Bart shouts at me, "Get out here! We need more fuel!" I guess he was planning on a massive bonfire ...
So I double-checked to see if I had hair on my balls and hopped in with the other three drunks. Dale was annoying as hell and I'd been thinking about beating his ass and leaving him outside, but I opted to just leave Deanna and Dale passed out inside as we set off into the neighborhood for a little scavenger hunt. We collected all sorts of weird items (without owner's permission, of course) and threw them into the Explorer.
Bart would spot something on a second floor apartment balcony, like a set of wind chimes, and decide which of us was to go get it. Cesar somehow climbed up to the balcony and retrieved the chimes, which were noisy as hell, and promptly fell to the ground from the balcony. As if the racket from the chimes wasn't enough, we couldn't stop laughing for at least five minutes. We figured we should head out after the light came on, so Cesar scrambled, in some way uninjured from the fall, into the car and we sped off.
At this point we've been out for a few hours and stealing shit was getting real lame, so Bart drops us off at his house and says: "Sorry guys, this next part I can't drag you into. But I gotta do it."
He grabbed a can of gasoline from the garage and left us there, apprehensive and laughing hysterically at what he was about to do.
We had no idea what the specifics of his plan were but I was tired from all the running around and went inside to pass out, figuring I'd pick up Bart at the police station the following morning.

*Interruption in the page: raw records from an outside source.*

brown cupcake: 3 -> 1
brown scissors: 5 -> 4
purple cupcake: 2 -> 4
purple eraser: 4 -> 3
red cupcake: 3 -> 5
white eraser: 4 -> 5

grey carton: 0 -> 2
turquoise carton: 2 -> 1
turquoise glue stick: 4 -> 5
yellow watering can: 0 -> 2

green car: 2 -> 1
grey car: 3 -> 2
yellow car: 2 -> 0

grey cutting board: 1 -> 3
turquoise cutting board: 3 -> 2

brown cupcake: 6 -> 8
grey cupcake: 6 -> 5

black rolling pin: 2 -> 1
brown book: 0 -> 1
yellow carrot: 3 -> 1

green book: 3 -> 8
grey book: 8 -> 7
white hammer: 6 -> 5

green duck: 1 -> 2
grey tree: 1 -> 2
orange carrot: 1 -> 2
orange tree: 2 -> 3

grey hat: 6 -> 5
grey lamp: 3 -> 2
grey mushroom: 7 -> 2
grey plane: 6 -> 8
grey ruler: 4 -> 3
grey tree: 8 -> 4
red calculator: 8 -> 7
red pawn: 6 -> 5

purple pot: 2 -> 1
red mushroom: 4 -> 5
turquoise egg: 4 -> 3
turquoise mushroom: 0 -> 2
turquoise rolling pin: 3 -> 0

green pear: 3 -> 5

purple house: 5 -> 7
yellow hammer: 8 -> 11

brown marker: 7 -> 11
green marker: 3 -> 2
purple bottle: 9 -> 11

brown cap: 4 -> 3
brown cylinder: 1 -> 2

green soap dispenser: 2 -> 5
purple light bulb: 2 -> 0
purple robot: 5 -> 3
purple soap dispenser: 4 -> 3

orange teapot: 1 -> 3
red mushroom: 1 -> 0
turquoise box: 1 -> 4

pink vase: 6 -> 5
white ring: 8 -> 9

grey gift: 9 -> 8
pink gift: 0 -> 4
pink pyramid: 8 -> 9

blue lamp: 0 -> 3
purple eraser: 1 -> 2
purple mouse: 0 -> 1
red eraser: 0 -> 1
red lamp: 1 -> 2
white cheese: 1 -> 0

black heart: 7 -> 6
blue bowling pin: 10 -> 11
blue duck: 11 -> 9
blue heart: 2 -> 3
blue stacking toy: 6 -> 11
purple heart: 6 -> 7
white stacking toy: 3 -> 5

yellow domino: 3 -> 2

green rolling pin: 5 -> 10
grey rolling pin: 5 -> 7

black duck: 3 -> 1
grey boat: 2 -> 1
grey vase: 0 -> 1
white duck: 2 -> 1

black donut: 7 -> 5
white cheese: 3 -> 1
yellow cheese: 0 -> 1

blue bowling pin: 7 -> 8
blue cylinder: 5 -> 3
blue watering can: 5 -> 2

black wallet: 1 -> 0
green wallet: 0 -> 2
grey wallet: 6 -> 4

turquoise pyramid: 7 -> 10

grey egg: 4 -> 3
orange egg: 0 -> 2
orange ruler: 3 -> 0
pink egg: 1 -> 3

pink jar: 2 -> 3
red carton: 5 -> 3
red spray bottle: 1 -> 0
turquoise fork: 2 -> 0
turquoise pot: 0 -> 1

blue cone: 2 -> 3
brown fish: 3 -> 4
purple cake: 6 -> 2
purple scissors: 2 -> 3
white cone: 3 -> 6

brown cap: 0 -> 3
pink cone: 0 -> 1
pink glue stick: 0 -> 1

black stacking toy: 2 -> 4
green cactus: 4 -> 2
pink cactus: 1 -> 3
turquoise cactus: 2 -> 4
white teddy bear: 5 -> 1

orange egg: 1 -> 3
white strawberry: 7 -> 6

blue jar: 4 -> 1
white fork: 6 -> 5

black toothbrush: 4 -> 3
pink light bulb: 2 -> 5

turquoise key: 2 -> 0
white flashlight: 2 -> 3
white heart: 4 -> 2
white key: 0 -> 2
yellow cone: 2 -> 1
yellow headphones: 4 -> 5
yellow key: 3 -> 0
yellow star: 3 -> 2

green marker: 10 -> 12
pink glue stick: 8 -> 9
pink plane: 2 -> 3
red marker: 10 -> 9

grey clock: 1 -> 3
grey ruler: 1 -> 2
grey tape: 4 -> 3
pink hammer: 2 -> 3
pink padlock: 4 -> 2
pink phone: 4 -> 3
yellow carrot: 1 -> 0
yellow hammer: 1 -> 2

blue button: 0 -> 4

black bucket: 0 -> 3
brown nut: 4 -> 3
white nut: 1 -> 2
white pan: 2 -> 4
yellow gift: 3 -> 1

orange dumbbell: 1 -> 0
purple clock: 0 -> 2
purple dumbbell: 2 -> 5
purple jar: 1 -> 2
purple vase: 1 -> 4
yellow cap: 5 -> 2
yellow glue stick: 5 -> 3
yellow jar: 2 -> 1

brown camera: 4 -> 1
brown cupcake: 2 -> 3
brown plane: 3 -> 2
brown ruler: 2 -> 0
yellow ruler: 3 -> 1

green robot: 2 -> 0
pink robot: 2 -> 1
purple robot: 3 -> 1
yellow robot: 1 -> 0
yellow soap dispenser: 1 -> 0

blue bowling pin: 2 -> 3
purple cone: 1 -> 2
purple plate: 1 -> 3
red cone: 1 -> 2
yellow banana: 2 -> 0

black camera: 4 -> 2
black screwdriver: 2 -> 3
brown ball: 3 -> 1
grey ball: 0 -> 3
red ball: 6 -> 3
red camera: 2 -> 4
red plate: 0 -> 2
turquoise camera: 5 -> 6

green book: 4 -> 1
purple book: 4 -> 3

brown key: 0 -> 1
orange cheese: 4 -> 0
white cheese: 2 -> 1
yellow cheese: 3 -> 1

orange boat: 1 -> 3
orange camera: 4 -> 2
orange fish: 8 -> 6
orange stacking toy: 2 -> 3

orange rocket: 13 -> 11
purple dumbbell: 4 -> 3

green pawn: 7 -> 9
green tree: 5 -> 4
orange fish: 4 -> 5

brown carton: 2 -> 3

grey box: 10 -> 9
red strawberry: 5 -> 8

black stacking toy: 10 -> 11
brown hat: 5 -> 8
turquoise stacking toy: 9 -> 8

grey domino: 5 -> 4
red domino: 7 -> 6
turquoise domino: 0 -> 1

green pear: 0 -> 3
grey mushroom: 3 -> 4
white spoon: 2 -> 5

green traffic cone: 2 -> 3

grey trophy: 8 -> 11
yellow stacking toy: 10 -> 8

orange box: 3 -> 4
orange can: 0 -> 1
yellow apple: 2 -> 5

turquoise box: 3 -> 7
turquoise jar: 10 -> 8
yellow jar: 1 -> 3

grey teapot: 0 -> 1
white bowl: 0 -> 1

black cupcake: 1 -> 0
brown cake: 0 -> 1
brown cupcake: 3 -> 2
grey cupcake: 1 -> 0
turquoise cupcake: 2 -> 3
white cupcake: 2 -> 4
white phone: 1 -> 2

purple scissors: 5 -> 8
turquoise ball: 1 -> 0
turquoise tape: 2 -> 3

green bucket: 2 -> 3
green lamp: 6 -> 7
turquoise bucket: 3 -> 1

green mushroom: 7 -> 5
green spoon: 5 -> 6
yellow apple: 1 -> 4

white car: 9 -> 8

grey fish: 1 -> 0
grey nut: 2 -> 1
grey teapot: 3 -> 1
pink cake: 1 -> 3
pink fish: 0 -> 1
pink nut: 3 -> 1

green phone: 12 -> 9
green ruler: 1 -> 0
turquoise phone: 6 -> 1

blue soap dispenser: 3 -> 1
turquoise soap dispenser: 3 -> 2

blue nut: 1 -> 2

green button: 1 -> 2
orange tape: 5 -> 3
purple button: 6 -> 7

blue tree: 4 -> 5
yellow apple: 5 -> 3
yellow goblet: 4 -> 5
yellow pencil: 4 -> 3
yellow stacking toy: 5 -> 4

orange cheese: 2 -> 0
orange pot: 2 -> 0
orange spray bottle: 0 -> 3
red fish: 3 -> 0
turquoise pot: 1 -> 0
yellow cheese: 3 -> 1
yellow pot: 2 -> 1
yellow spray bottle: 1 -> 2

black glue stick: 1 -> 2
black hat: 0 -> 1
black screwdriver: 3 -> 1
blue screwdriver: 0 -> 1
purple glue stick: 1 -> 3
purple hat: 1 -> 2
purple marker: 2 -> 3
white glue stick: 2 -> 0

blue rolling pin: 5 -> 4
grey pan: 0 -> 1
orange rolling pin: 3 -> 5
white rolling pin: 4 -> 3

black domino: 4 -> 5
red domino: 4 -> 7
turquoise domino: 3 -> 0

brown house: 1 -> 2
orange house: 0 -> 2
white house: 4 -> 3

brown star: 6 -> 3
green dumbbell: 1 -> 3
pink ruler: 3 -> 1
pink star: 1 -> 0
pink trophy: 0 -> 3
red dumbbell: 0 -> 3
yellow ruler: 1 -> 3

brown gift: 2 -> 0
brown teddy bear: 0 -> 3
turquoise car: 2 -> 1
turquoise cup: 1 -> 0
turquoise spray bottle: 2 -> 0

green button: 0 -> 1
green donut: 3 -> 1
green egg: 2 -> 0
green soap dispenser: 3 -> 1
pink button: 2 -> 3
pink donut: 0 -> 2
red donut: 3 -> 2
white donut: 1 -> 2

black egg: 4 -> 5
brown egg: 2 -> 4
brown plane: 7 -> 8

A half hour later, Bart is heard pulling into the garage, so we all get a beer and investigate. All the shit we had stolen was gone, as was most of the gasoline he'd taken. It turns out that he'd gone to one of the busiest intersections in the area, parked his car on the street, and created a massive bonfire of scarecrows, flags, benches, and all sorts of random things. After that I couldn't take any more and passed out.
The next day, sure enough, was a story about a bonfire in the middle of this intersection at 3:30 A.M.
Tragically, Bart was later apprehended for theft because one of his books (with his name written on the inside cover) ended up in one of the victim's yards, connecting Bart with the deed. But he was never connected with the fire...
Probably the funniest part is that Bart is now in India helping the poor with a humanitarian organization. I'd say that he's made up for his wrongdoing many times over.
- Creighton University
Editors Note:
Sometimes the community service pays even bigger dividends that just personal fulfillment.